= Beginning of Section =
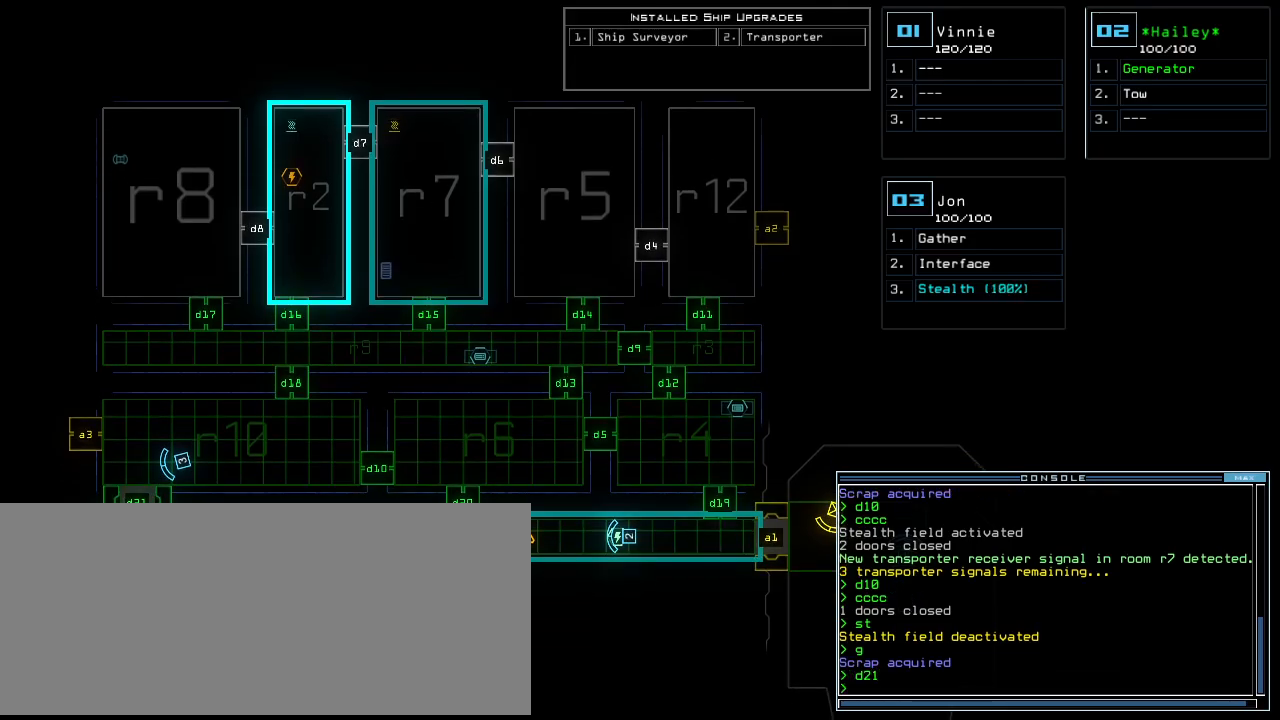
{"keys": ["up"], "events": [[60, "3", "down"], [100, "up", "down"], [200, "3", "up"], [380, "left", "down"], [500, "left", "up"]]}
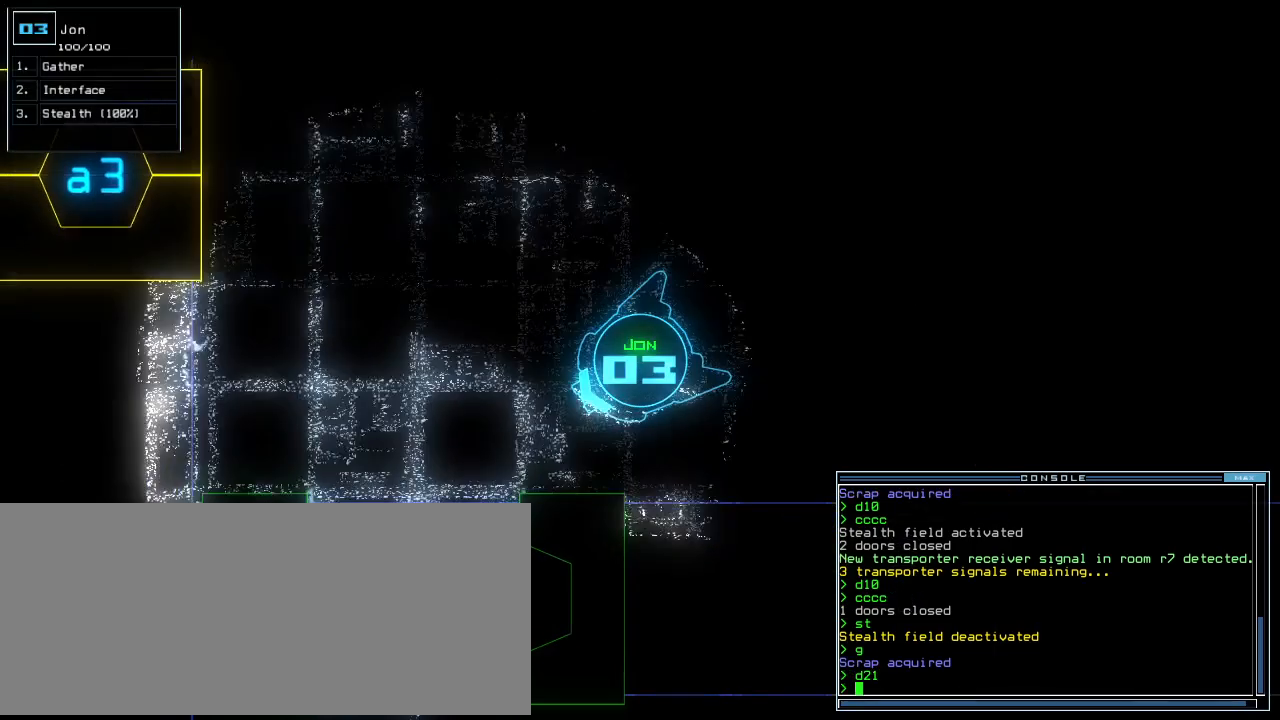
{"keys": ["left", "up"], "events": [[100, "right", "down"], [280, "right", "up"], [480, "left", "down"]]}
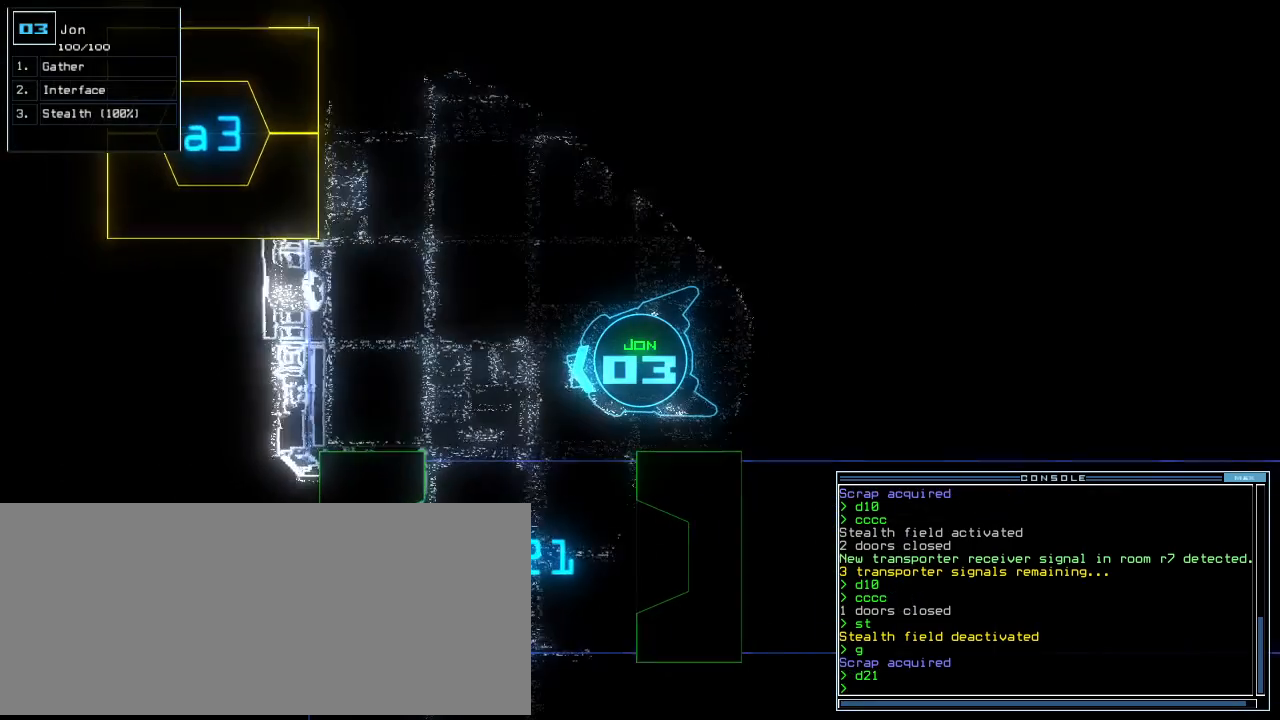
{"keys": ["up"], "events": [[60, "left", "up"], [160, "left", "down"], [260, "left", "up"], [300, "left", "down"], [460, "left", "up"]]}
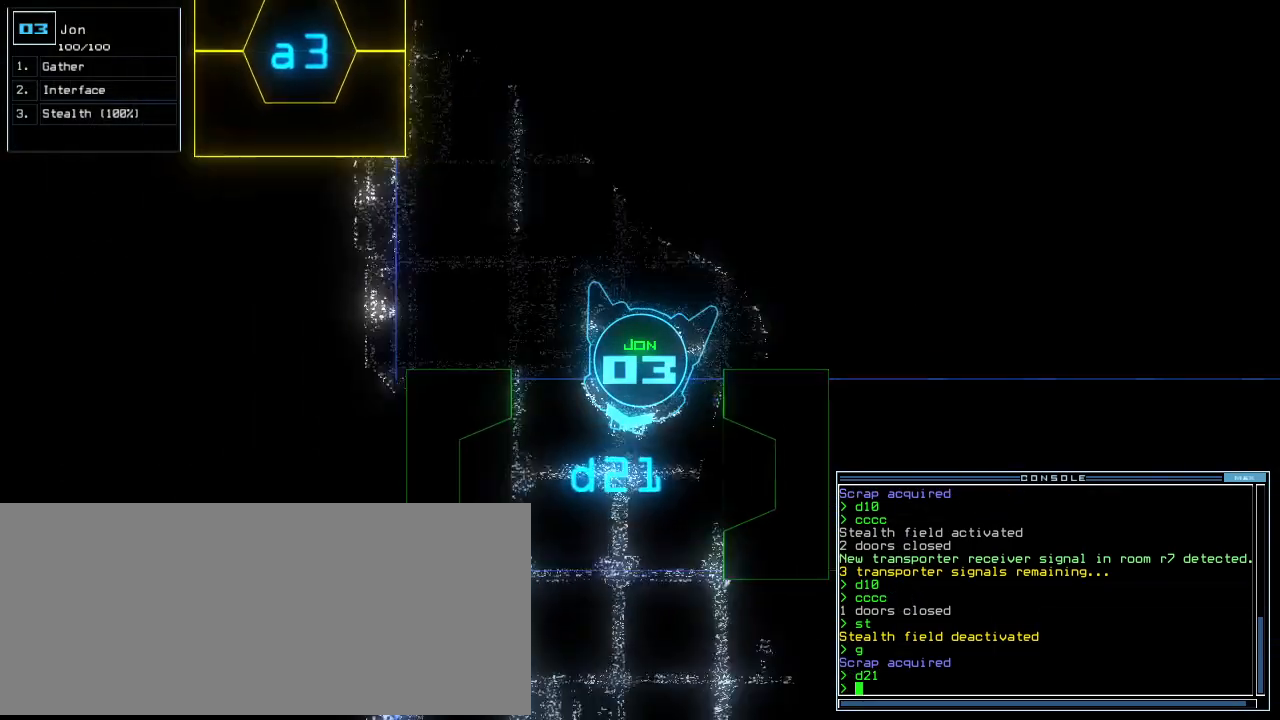
{"keys": ["up"], "events": [[80, "left", "down"], [160, "left", "up"]]}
= End of Section =
Everything in the data above, apart from the pictures, should be retyped exactly.

--- Solution for this problem ---
{"keys": ["up"], "events": [[60, "3", "down"], [100, "up", "down"], [200, "3", "up"], [380, "left", "down"], [500, "left", "up"]]}
{"keys": ["left", "up"], "events": [[100, "right", "down"], [280, "right", "up"], [480, "left", "down"]]}
{"keys": ["up"], "events": [[60, "left", "up"], [160, "left", "down"], [260, "left", "up"], [300, "left", "down"], [460, "left", "up"]]}
{"keys": ["up"], "events": [[80, "left", "down"], [160, "left", "up"]]}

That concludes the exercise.